Market-Wide Expansion Across Multiple Channels
Across decentralized and centralized platforms, crypto-collateralized lending reached $44.25 billion by the end of June—a striking recovery trajectory. The DeFi sector alone captured $26.47 billion in outstanding loans, representing a 42.1% increase from Q1 2025. This quarter-over-quarter expansion of $10.12 billion marks one of the most significant gains since the speculative peaks of late 2021 and early 2022, when total lending volume briefly approached $50 billion.
The acceleration reflects two interconnected phenomena: institutional and retail borrowers are capitalizing on recent breakthroughs by Bitcoin and Ethereum, while simultaneously becoming more confident in the stability of lending counterparties following several years of market maturation.
How Tether Cemented Its Position Atop CeFi Lending
Centralized finance lending platforms saw $17.78 billion in active loans as of June 30—a 14.66% quarterly increase and 147.5% growth compared to Q4 2023’s bear-market trough of $7.18 billion. Within this segment, Tether has emerged as the dominant force, commanding approximately 57% market share with $10.14 billion in outstanding loans. This represents the stablecoin issuer’s 12th straight quarter at the helm of CeFi lending.
Tether’s sustained dominance reflects the competitive eliminations of 2022, when operational failures at Genesis, Celsius, Silvergate, BlockFi, and Voyager reshuffled the market hierarchy. Prior to these collapses, Tether controlled less than 20% of CeFi lending; its current position reveals how significantly the sector consolidated around reliable operators. The next-largest competitors—Nexo with $1.96 billion and Galaxy Digital’s lending division with $1.11 billion—together with Tether comprise 74% of the centralized lending market.
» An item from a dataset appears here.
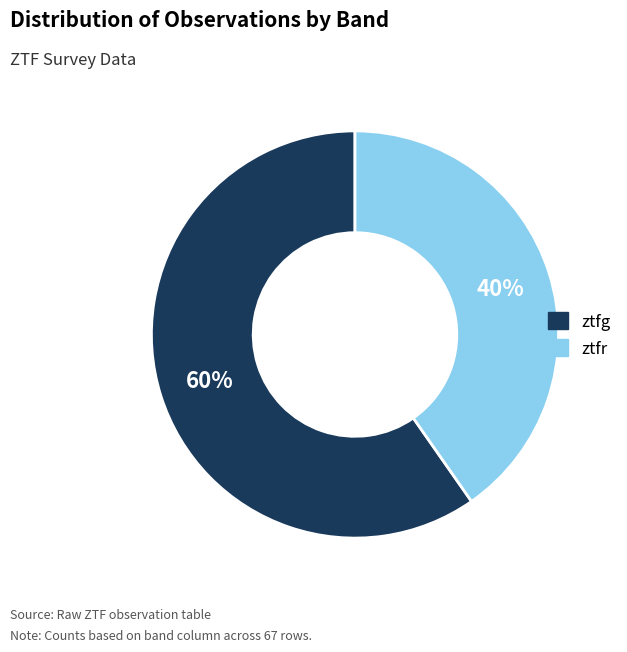

Which has a higher value, ztfr or ztfg?

ztfg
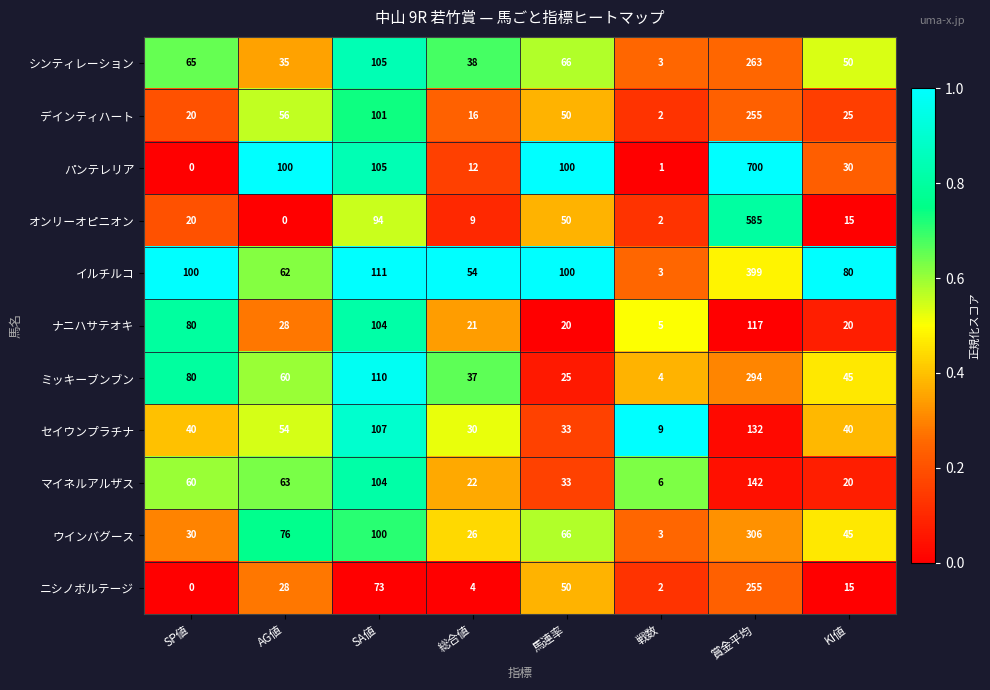

What is the total value across all series at 総合値?

269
Market Dynamics Shifting the Competition
Despite Tether’s commanding position, recent quarter data suggests modest erosion from late 2022’s near-70% peak. Galaxy Research attributes this shift to multiple pressures reshaping the competitive landscape. Rising valuations in underlying collateral have created self-reinforcing demand cycles, prompting corporations to increasingly allocate treasury resources through CeFi lending platforms. Simultaneously, intensifying competition among lenders has compressed rates, making borrowing more accessible across the ecosystem.
These structural forces point toward continued recalibration in crypto lending hierarchies, though Tether’s operational consistency and infrastructure advantages position it to retain leadership even as alternatives gain incremental share in an expanding market.